Process - define daily, weekly and monthly processes to operationalize CQM. Monitoring rhythm starts at a higher frequency while you are remediating (daily) and moves to a lower frequency (monthly) as you stabilize.
Tools - identify tools to both measure and remediate. You may find it useful to automate running the CQM queries to support your processes. Remediation may require additional tools for example to enforce standardized configurations on network elements or troubleshooting loss in poor streams.
You can use this poster either as a reference to a CQM implementation or as a game to practice the concepts. To play, you will need one six-sided die and the cards provided. A downloadable version of the cards is available to print on standard Avery 5871 business cards.
The game is for 3 players. There are three paths the players can use to achieve the desired quality and reach the center Service Management state: Server Plant, End Point, and Last Mile. Each path has stops along the way where you Assert quality targets, Achieve goals, and Maintain an aspect of your system. Place the cards in the indicated area above, and then draw 5 cards. Review the cards you’ve drawn and place them on the relevant board segment. Each player moves through the cards on their path step by step, asserting quality targets, achieving those targets, and maintaining the service levels. The game is completed when all players reach the center Service Management state. More detailed rules are provided with the game card download.

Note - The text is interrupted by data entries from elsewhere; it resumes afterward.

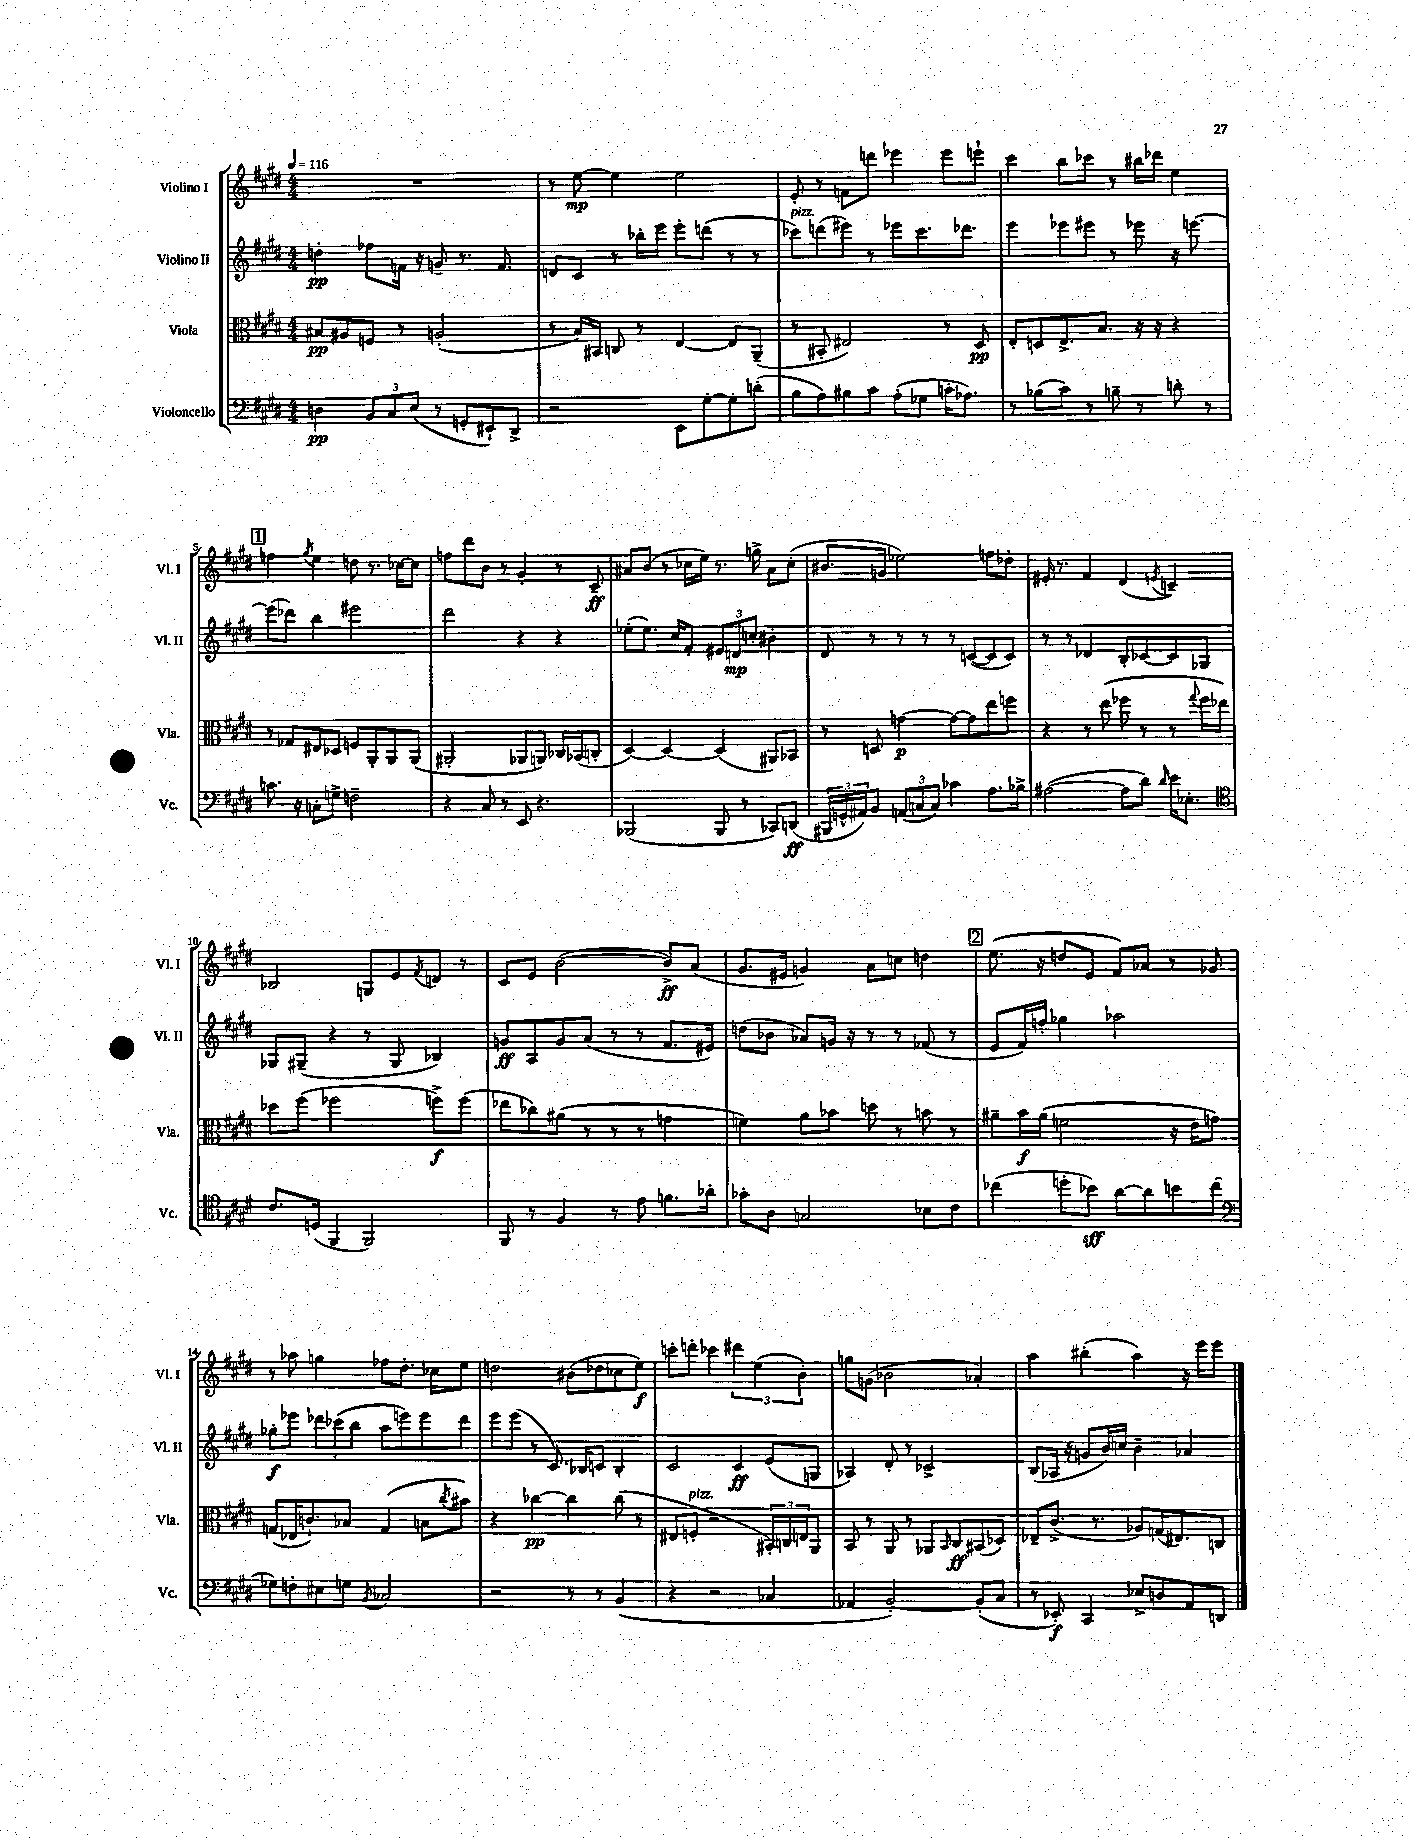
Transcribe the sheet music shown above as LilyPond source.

<<
\new StaffGroup <<
\new Staff = "s0" \with { instrumentName = "Violino I" shortInstrumentName = "Vl. I" } {
    \clef treble \key e \major \numericTimeSignature \time 4/4 \tempo 4 = 116
    R1 |
    r8 e''8~\mp e''4 e''2 |
    e'8-. r8 f'8 d'''8 ees'''4 ees'''8 e'''8-! |
    cis'''4 b''8 ces'''8 r8 bis''16 des'''16 e''4 |
    \mark \markup { \box "1" } f''4 \acciaccatura { gis''8 } e''4 d''8 r8. ces''16~ ces''8 |
    f''8 dis'''8 b'8 r8 gis'4-. r8 cis'8--\ff |
    ais'8 b'8( r8 ces''16 e''16) r8. g''16-> ais'8 ces''8-.( |
    bis'8. g'16 ees''2) f''8 des''8-. |
    eis'16-. r8. fis'4 dis'4( \acciaccatura { e'8 } c'4--) |
    bes2 g8 e'8 \acciaccatura { fis'8 } d'8 r8 |
    cis'8 e'8 b'2~( b'8->\ff) a'8( |
    gis'8. eis'16 g'4) a'8 c''8 d''4 |
    \mark \markup { \box "2" } e''8.( r16 d''8 e'8 fis'8) aes'8 r8 ges'8 |
    r8 aes''8 g''4 fes''8 dis''8.-. ces''16 e''8 |
    d''2 bis'8( des''8 ces''8 e''8\f) |
    c'''8-. d'''8-. ces'''4 \tuplet 3/2 { dis'''4 e''4( b'4-.) } |
    g''8 g'8( bes'2 aes'4-.) |
    a''4 bis''4-.( a''4) r16 e'''16 e'''8 \bar "|." |
}
\new Staff = "s1" \with { instrumentName = "Violino II" shortInstrumentName = "Vl. II" } {
    \clef treble \key e \major \numericTimeSignature \time 4/4
    d''4-.\pp fes''8 f'16 r16 g'8-- r8. f'8. |
    d'8 cis'8 r8 bes''16-. e'''16 e'''8-. d'''8( r8 r8 |
    ces'''8^\markup { \italic "pizz." }) d'''8( eis'''8) r8 ees'''8 ces'''8. des'''8. |
    e'''4 ees'''8 eis'''8 r8 ees'''8 r16 e'''8.~ |
    \mark \markup { \box "1" } e'''8( des'''8) b''4 eis'''2 |
    dis'''2 r4 r4 |
    ees''8-.( ees''8.) cis''16 fis'8-. \tuplet 3/2 { eis'8 d'8\mp c''8-. } bis'4-. |
    dis'8 r8 r8 r8 r8 c'8~( c'8 c'8) |
    r8 r8 des'4 b8-. ces'8~ ces'8 ges8 |
    ges8 gis8--( r4 r8 gis8 bes4) |
    g'8\ff a8 g'8 a'8( r8 r8 fis'8. eis'16) |
    d''8( bes'8 aes'8) g'16 r16 r8 r8 fes'8( r8 |
    \mark \markup { \box "2" } e'8 fis'16) f''16-. ges''4 aes''2 |
    ges''8-.\f ees'''8 \tuplet 3/2 { des'''8 ces'''8( b''8 } a''8 e'''8) e'''8 des'''8 |
    e'''8 e'''8( r8 cis'8.) bes16 c'8 bes4-. |
    cis'2 cis'4\ff e'8( g8 |
    aes4) dis'8-. r8 ces'2-> |
    b8( aes16 r16 g'8 b'16) c''16 b'4-- aes'4 \bar "|." |
}
\new Staff = "s2" \with { instrumentName = "Viola" shortInstrumentName = "Vla." } {
    \clef alto \key e \major \numericTimeSignature \time 4/4
    bis8\pp ais8 f8 r8 a2-.( |
    r8 b16) bis,16 c8 r8 e4~ e8 a,8--( |
    r8 bis,8-. eis2) r8 dis8\pp |
    e8-. d8 e8.-> b8. r16 r16 r4 |
    \mark \markup { \box "1" } r8 ges8 eis8 des8 f8 a,8-. a,8 a,8( |
    ais,2-. aes,8 a,8) ces16 bes,16( c8-. |
    dis4~) dis4~ dis4( ais,8) bes,8 |
    r8 d8 g'4~\p g'8~ g'8 e''8 f''8 |
    r4 r8 e''8( fes''8 r8 r8 \appoggiatura { gis''8 } fes''16 ees''16) |
    des''8 fis''8( fes''2 f''8->\f) f''8( |
    ees''8 ces''8) ais'8( r8 r8 r8 g'4 |
    f'4) a'8 bes'8 d''8 r8 b'8 r8 |
    \mark \markup { \box "2" } ais'8-- b'16\f ais'16( f'2 r16 e'16 g'8) |
    g8( ees16 c'8.-!) bes8 g4( b8 \acciaccatura { cis''8 } bis'8) |
    r4 ces''4~\pp ces''4 ces''8( r8 |
    eis8 f8-.^\markup { \italic "pizz." } r2 \tuplet 3/2 { bis,16-.) c16 e16 } a,8 |
    b,8 r8 a,8 r8 aes,8 \grace { b,16 } cis8\ff bis,8( des8) |
    ees8-- cis'8.->( r8. aes8) g16( eis8.) c8 \bar "|." |
}
\new Staff = "s3" \with { instrumentName = "Violoncello" shortInstrumentName = "Vc." } {
    \clef bass \key e \major \numericTimeSignature \time 4/4
    d4\pp \tuplet 3/2 { b,8 cis8 e8( } r8 g,8-. eis,8-!) dis,8-> |
    r2 e,8 gis8~-. gis8-. d'8-.( |
    b8 a8) bis8 cis'8 a8-.( ges8 c'16-. aes8.) |
    r8 bes8( cis'8) r8 b8-- r8 d'8-. r8 |
    \mark \markup { \box "1" } c'8. r16 c8-. g8-> f2-- |
    r4 cis8 r8 e,8 r4. |
    bes,,2( bes,,8 r8 ces,8) d,8\ff( |
    \tuplet 3/2 { bis,,16 g,16-^ ais,16) } b,8 \tuplet 3/2 { a,8( c8 c8) } ces'4 a8. bes16-> |
    ais2~( ais8 dis'8) \grace { dis'16 } e'16 ees8.-. |
    \clef tenor cis'8. d16( fis,4 fis,2) |
    fis,8 r8 fis4 r8 e'8 f'8. aes'16-. |
    ges'8-. a8 g2 bes8 cis'8 |
    \mark \markup { \box "2" } ces''4( d''8-. bes'8\sff) a'8~ a'8 b'8 ces''8( |
    \clef bass ges8) f8-. eis8 g8 \acciaccatura { b,8 } ces2 |
    r2 r8 r8 b,4( |
    r4 r2 ces4 |
    aes,4 b,2~-.) b,8-.( cis8 |
    r8 ees,8-.\f) cis,4 ees8-> d8 a,8 d,8 \bar "|." |
}
>>
>>
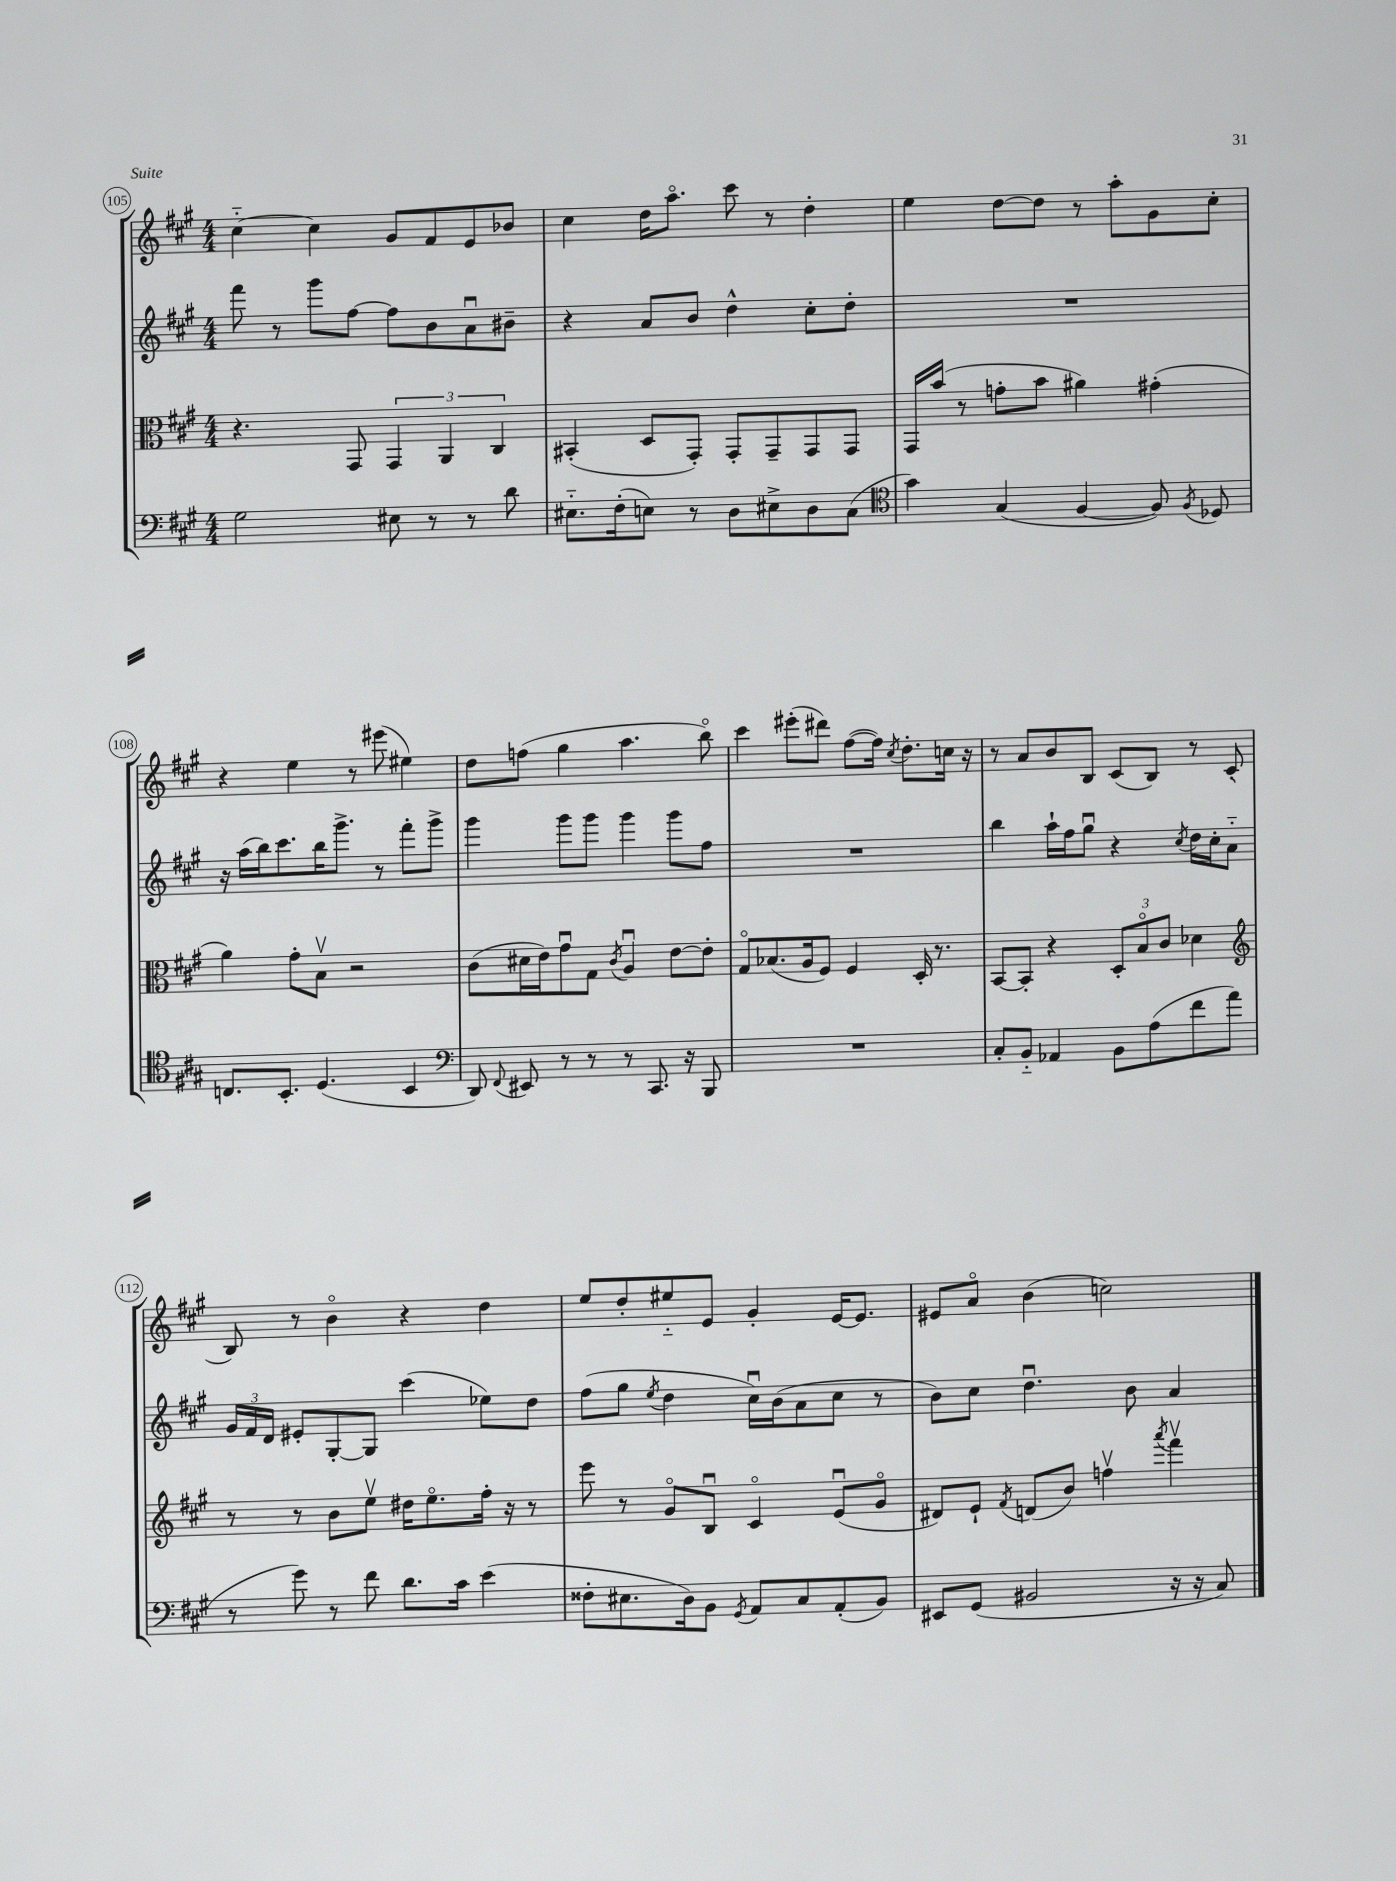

To Assert a quality target, review the parameters applicable to that target, and state out loud what you will and won’t choose to accept. We have recommended beginning points, but you must make the final call. The exception is KHI data, where the standards established by Microsoft should be used. See the accompanying KHI poster.
To Achieve in the game, use the cards provided in place of KHI data and system queries. If at the start of the game you did not draw a card relating to a given aspect, you can continue past it. If there is a relevant card, roll the die. If you rolled under the number indicated on the card, you have succeeded. If you roll at or over the indicated number, you must draw another card from the deck. If the card indicates two or more players need to roll, they must all roll successfully.
To Maintain in the game, state out loud the service management plan regarding that aspect of the Lync environment.